"Held der Steine" Thomas Panke

"Ich verstehe einfach nicht, welches Ziel Lego mit dieser Aktion hatte"

Thomas Panke ist der "Held der Steine"
© Panke
Thomas Panke ist der "Held der Steine"
Am 20. Januar erlangte Thomas Panke auf einmal bundesweite Bekanntheit: Der Youtuber, der auf seinem Kanal bislang Sets von Lego zusammenbaute und bewertete, war von dem dänischen Spielzeughersteller aufgefordert worden, sein Logo zu ändern. Grund: Verwechslungsgefahr. Anschließend erlebte Lego im  Netz einen Shitstorm – und Panke war der einsame Kämpfer gegen ein zunehmend entrücktes Spielstein-Imperium. Gegenüber HORIZONT Online berichtet der Frankfurter, wie er die Lego-Affäre erlebt hat.

Rund 150.000 Abonnenten hatte Panke auf seinem Youtube-Kanal bis zum 20. Januar. "Welt seid mir gegrüßt, ich bin der Held der Steine in Frankfurt am Main im Herzen von Europa in meinem wunderbaren kleinen Lego-Lädchen an einem fantastischen Tag", so lautete Pankes klassische Begrüßungsformel, bevor er alte und neue Lego-Sets auf Herz und Nieren prüfte, durchaus auch kritisch. Bis zu dem Tag, an dem Post von einer Anwaltskanzlei in seinem Briefkasten lag – gesendet im Auftrag von Lego.

Die Firma stieß sich an Pankes Logo, auf dem ein Baustein mit Noppen zu sehen war. Die Markenidentität von Lego sei dadurch gefährdet, wird aus dem Schreiben deutlich, aus dem Panke genüsslich vorlas. Die Folge: Er änderte sein Logo und mit der Lego-Exklusivität in seinem Laden und auf seinem Youtube-Kanal ist es vorbei.
"Die Sache passte in das Bild, das ich von Lego habe", berichtet ein desillusionierter Panke.

------------------------------------------------

**Arbeitsauftrag 1**
Nennen Sie alle Bezeichnungen, mit denen der Artikel über Thomas Panke ihn beschreibt, ohne seinen Namen oder ein Pronomen zu verwenden.
**Arbeitsauftrag 2**
Geben Sie aus dem Artikel über Thomas Panke den Abschnitt wortgetreu wieder, der mit „Rund 150.000 Abonnenten“ beginnt und mit „ist es vorbei.“ endet.
Das Material hat mit den Aufgaben nichts zu tun.

**Bereitgestelltes Material**
------------------------------------------------

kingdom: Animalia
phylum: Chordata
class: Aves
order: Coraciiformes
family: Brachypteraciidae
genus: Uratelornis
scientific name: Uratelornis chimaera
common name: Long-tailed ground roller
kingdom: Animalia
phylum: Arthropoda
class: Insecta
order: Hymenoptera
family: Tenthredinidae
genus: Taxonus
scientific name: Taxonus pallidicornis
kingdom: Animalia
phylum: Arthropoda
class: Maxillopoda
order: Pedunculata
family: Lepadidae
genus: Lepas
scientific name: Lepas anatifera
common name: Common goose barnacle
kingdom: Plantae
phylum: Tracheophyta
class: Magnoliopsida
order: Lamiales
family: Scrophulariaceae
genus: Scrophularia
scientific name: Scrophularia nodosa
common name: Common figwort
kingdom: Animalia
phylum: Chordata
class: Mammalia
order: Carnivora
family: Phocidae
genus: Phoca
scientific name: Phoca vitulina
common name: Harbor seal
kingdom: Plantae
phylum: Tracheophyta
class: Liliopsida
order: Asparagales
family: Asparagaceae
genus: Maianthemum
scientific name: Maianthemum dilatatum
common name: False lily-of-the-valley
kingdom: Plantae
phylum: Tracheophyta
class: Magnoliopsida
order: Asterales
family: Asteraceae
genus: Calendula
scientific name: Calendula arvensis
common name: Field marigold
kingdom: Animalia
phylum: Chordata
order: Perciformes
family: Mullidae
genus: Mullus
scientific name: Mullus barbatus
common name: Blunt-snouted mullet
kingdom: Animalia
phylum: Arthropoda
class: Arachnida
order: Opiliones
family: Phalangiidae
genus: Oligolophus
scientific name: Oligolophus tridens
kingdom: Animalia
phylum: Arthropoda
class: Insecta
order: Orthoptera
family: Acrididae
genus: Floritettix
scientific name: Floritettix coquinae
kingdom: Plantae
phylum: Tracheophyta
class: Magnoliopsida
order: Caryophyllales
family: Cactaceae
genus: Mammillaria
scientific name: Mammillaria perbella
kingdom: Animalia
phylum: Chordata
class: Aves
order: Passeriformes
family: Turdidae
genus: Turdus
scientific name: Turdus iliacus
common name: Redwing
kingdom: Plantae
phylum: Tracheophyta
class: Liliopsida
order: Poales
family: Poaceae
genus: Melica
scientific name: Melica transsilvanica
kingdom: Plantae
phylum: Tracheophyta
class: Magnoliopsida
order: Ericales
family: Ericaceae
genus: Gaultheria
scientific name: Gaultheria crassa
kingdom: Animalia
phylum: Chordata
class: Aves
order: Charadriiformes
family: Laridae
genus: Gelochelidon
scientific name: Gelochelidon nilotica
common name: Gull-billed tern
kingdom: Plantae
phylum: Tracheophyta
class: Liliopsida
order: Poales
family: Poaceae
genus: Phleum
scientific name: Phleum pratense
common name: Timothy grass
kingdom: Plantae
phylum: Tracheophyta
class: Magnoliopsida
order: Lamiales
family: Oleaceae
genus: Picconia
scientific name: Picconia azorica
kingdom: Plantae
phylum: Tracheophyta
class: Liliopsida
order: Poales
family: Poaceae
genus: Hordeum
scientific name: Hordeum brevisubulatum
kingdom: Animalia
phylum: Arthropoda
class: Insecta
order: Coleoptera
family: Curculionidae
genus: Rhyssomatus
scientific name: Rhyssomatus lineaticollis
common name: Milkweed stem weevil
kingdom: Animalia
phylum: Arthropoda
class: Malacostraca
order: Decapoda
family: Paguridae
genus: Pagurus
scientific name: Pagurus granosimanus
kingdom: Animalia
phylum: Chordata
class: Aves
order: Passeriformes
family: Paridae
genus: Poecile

------------------------------------------------

**Lösung 1**
- „Held der Steine“
- „Der Youtuber“
- „der einsame Kämpfer gegen ein zunehmend entrücktes Spielstein-Imperium“
- „der Frankfurter“

**Lösung 2**
Rund 150.000 Abonnenten hatte Panke auf seinem Youtube-Kanal bis zum 20. Januar. "Welt seid mir gegrüßt, ich bin der Held der Steine in Frankfurt am Main im Herzen von Europa in meinem wunderbaren kleinen Lego-Lädchen an einem fantastischen Tag", so lautete Pankes klassische Begrüßungsformel, bevor er alte und neue Lego-Sets auf Herz und Nieren prüfte, durchaus auch kritisch. Bis zu dem Tag, an dem Post von einer Anwaltskanzlei in seinem Briefkasten lag – gesendet im Auftrag von Lego.

Die Firma stieß sich an Pankes Logo, auf dem ein Baustein mit Noppen zu sehen war. Die Markenidentität von Lego sei dadurch gefährdet, wird aus dem Schreiben deutlich, aus dem Panke genüsslich vorlas. Die Folge: Er änderte sein Logo und mit der Lego-Exklusivität in seinem Laden und auf seinem Youtube-Kanal ist es vorbei.